Thus, the least cold-induced cell damage in human hepatocytes was observed in chloride- and potassium-rich solution 6 at pH 7.0 with 1 mM deferoxamine or 0.5 mM deferoxamine and 20 μM LK 614 (with or without adenosine). Solution 6 with 0.5 mM deferoxamine and 20 μM LK 614 was then used for the assessment of further parameters of cell integrity.

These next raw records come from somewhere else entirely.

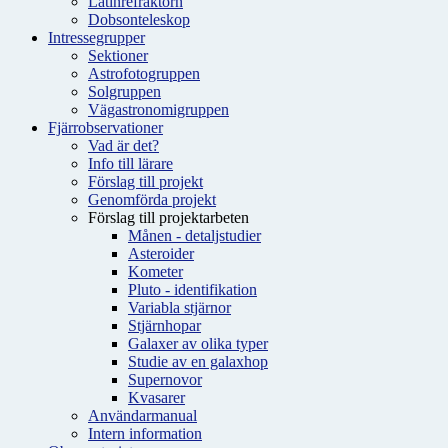
Latinrefraktorn
Dobsonteleskop
Intressegrupper
Sektioner
Astrofotogruppen
Solgruppen
Vägastronomigruppen
Fjärrobservationer
Vad är det?
Info till lärare
Förslag till projekt
Genomförda projekt
Förslag till projektarbeten
Månen - detaljstudier
Asteroider
Kometer
Pluto - identifikation
Variabla stjärnor
Stjärnhopar
Galaxer av olika typer
Studie av en galaxhop
Supernovor
Kvasarer
Användarmanual
Intern information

Cell Morphology After Cold Storage and Rewarming

Before the experiments, hepatocyte cultures showed normal monolayer morphology (Fig. 4A). After 2 weeks of cold storage in UW, cells displayed severe granulation of the cytoplasm, occasional detachment, vacuolization, and nuclear condensation directly after the cold incubation (Fig. 4B), and additional blebbing during rewarming (Fig. 4C). After 2 weeks of cold storage in solution 6 with 0.5 mM deferoxamine and 20 μM LK 614, cells had retracted on the cell culture surface but did not detach (Fig. 4D). They did not display increased granulation of the cytoplasm nor blebbing at rewarming. Cell retraction was already partially reversed after 0.5 h of rewarming in cell culture medium (Fig. 4E); after 3 h of rewarming respreading was complete (data not shown), thus underlining that cellular viability was preserved.

Figure 4.

Cell morphology after 2 weeks of cold storage and rewarming. Cells were stored at 4°C in University of Wisconsin (UW) solution (B, C) or in solution 6 with 0.5 mM deferoxamine and 20 μM LK 614 (D, E) for 2 weeks and rewarmed in cell culture medium for 30 min at 37°C and 5% CO₂. Phase contrast microscopy was performed before cold storage (warm control, A), directly after cold storage (B, D) and after rewarming (C, E). Note the granulation of cells in (B) and (C) (long arrows), the condensation of nuclei (arrowheads) and bleb formation in (C) (short arrows).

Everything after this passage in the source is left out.